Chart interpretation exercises

§ §

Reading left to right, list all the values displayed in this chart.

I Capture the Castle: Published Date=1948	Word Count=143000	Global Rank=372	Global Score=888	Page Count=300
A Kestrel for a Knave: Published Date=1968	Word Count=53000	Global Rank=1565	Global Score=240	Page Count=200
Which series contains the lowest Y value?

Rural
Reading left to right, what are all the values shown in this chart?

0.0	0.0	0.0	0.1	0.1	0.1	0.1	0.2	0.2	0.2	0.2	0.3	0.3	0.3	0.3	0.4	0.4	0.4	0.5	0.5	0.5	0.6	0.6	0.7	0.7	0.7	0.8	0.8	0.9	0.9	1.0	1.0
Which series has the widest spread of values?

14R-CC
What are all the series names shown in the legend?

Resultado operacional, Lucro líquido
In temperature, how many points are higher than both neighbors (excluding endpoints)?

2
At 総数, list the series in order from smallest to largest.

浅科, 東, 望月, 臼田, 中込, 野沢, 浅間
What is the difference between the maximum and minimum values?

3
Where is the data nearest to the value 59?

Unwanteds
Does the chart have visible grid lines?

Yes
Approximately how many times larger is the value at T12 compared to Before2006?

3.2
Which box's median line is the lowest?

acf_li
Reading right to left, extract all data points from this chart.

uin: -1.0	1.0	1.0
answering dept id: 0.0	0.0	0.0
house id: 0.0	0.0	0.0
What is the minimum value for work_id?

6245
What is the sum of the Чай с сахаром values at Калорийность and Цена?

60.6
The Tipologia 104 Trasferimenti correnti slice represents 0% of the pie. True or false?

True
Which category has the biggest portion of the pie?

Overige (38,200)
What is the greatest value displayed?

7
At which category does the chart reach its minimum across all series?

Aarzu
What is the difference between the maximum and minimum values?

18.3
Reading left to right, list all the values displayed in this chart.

§ §

> _Problem statement_:
Copy all of the data above word for word, from the first line to the last.

> _Expected answer_:
Reading left to right, list all the values displayed in this chart.

I Capture the Castle: Published Date=1948	Word Count=143000	Global Rank=372	Global Score=888	Page Count=300
A Kestrel for a Knave: Published Date=1968	Word Count=53000	Global Rank=1565	Global Score=240	Page Count=200
Which series contains the lowest Y value?

Rural
Reading left to right, what are all the values shown in this chart?

0.0	0.0	0.0	0.1	0.1	0.1	0.1	0.2	0.2	0.2	0.2	0.3	0.3	0.3	0.3	0.4	0.4	0.4	0.5	0.5	0.5	0.6	0.6	0.7	0.7	0.7	0.8	0.8	0.9	0.9	1.0	1.0
Which series has the widest spread of values?

14R-CC
What are all the series names shown in the legend?

Resultado operacional, Lucro líquido
In temperature, how many points are higher than both neighbors (excluding endpoints)?

2
At 総数, list the series in order from smallest to largest.

浅科, 東, 望月, 臼田, 中込, 野沢, 浅間
What is the difference between the maximum and minimum values?

3
Where is the data nearest to the value 59?

Unwanteds
Does the chart have visible grid lines?

Yes
Approximately how many times larger is the value at T12 compared to Before2006?

3.2
Which box's median line is the lowest?

acf_li
Reading right to left, extract all data points from this chart.

uin: -1.0	1.0	1.0
answering dept id: 0.0	0.0	0.0
house id: 0.0	0.0	0.0
What is the minimum value for work_id?

6245
What is the sum of the Чай с сахаром values at Калорийность and Цена?

60.6
The Tipologia 104 Trasferimenti correnti slice represents 0% of the pie. True or false?

True
Which category has the biggest portion of the pie?

Overige (38,200)
What is the greatest value displayed?

7
At which category does the chart reach its minimum across all series?

Aarzu
What is the difference between the maximum and minimum values?

18.3
Reading left to right, list all the values displayed in this chart.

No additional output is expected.